July 15, 2012

Til Death Brew us Part: Groom as Guest Blogger

Kevin with his two kegs of beer for July 4th
I mentioned in my previous post that I'd be welcoming a Mystery Guest blogger. I had no idea he was so on top of his writing! Without further ado, meet my handsome groom, Kevin! He surprised me with this one, he's a better writer than either of us gives him credit for.

While I'm off in quilting and wedding planning land, this is where Kevin is, brewing beer! He brewed two batches this summer and I was surprised by how good it was!

My lady followers, feel free to read on, but this post is definitely for the boys!





Homemade brewstands.


Guest blog from Kevin:

For the wedding at Cana, Jesus turned water into wine. For our wedding I am turning water into beer. I have been an avid fan of home brewing since I first turned 21. I take a lot of pride in my beer, just as much now as I did back then then.

Mashing.
That first batch of beer has a special place in my memory, and has left a lasting taste on my palate. I started out making 5 gallon batches of beer in a bucket out of canned liquid malt extract. I made that first batch by the book, Charlie Papazian’s The Joy of Homebrewing

I was attempting to make an India Pale Ale for my first beer. 

It is a beer drinker’s beer.

Heavy on the hops. 

Heavy on the malt. 

Heavy on the alcohol kick. 

Boiling.
I carefully measured out and combined my ingredients into a boiling hot wort. Diligently adding hops to the boil at prescribed times to ensure the proper flavor was achieved. I took my temperature and hydrometer readings carefully and after cooling the wort from the boil, I let the mixture ferment for two weeks.

After two weeks I couldn’t contain my excitement any longer as it was finally time to open the fermenting bucket and see what my wort had turned into. BEER! I open that bucket and smelled the magical aroma of Pacific Northwest hops. I had created beer. Now it was just a matter of getting the beer out of the five gallon bucket and into a manageable container.
Fermenting

My first attempt at bottling beer proved to be dangerous. To carbonate the beer, you transfer the beer out of the fermentation bucket into the bottles, and add a little bit of corn sugar. As the beer carbonated up over the next few weeks, it became apparent that I used too much sugar due to bottles spontaneously exploding. It was a HUGE mess.

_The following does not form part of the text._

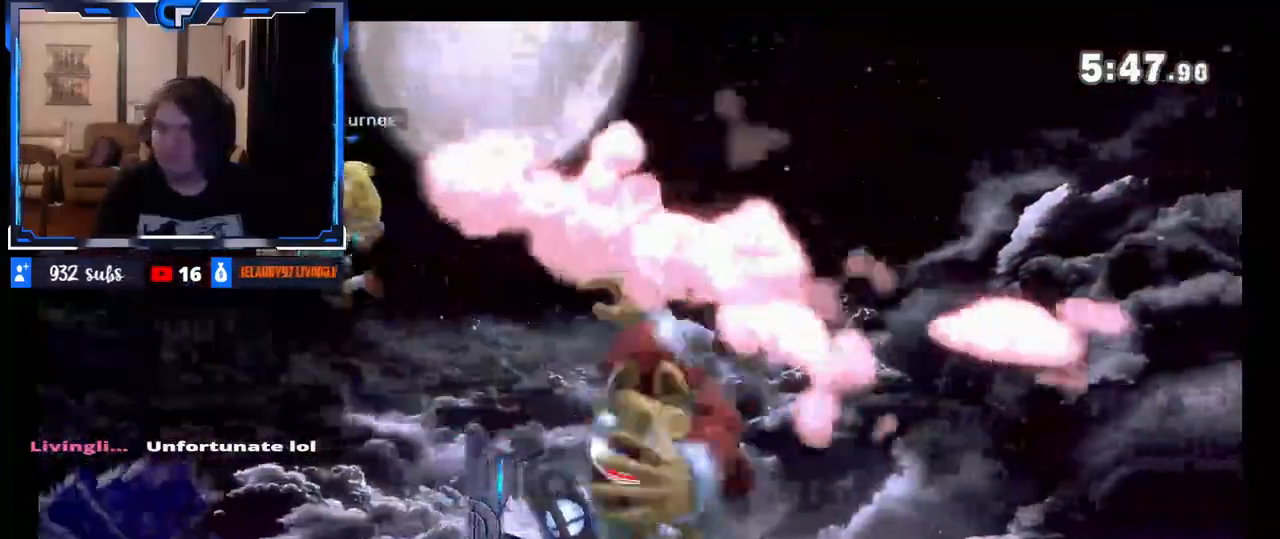
{"buttons": [], "left_stick": "right", "right_stick": "center", "events": [[17, "left_stick", "right"]]}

In the middle of the night, one of these bottle bombs would go off, and everyone in the household would wake up scared shitless. This fact made it necessary to start drinking the beer, and fast.

The first sip I took of my first beer. It brought back the memory of my first sip of beer as a kid. 

PID electronics
There are no words to describe how that beer tasted, the anticipation of the first taste far surpassed the actual taste .

It had the aroma of 50 dandelions coupled with the sweetness of an unripened persimmon and the refreshing finish of mouthwash. One drink of this stuff and 3 days later my breath was still kicking.

Over time, my techniques, equipment, and ingredients improved. I went from using malt extract out of a can, to whole malts, and from a handheld dial thermometer, to PID temperature control. 

My beer has slowly graduated into a very drinkable form.







The question is what style of beer should I make to commemorate the big day?

This summer's brew. Foaming nicely.

1 comment :

  1. I can attest to Kevin’s recipe was skeptical about the taste at first, since when I was a kid helping my dad with making home brew and sneaking a taste, I never thought it tasted good. It was made with the malt can method…..it was not the best. Probably a good thing I didn’t find beer taste so good then…lol
    The taste of Kevin’s beers could be easily compared the local major brewery (Anheuser-Busch) Great recipe & brew Kevin.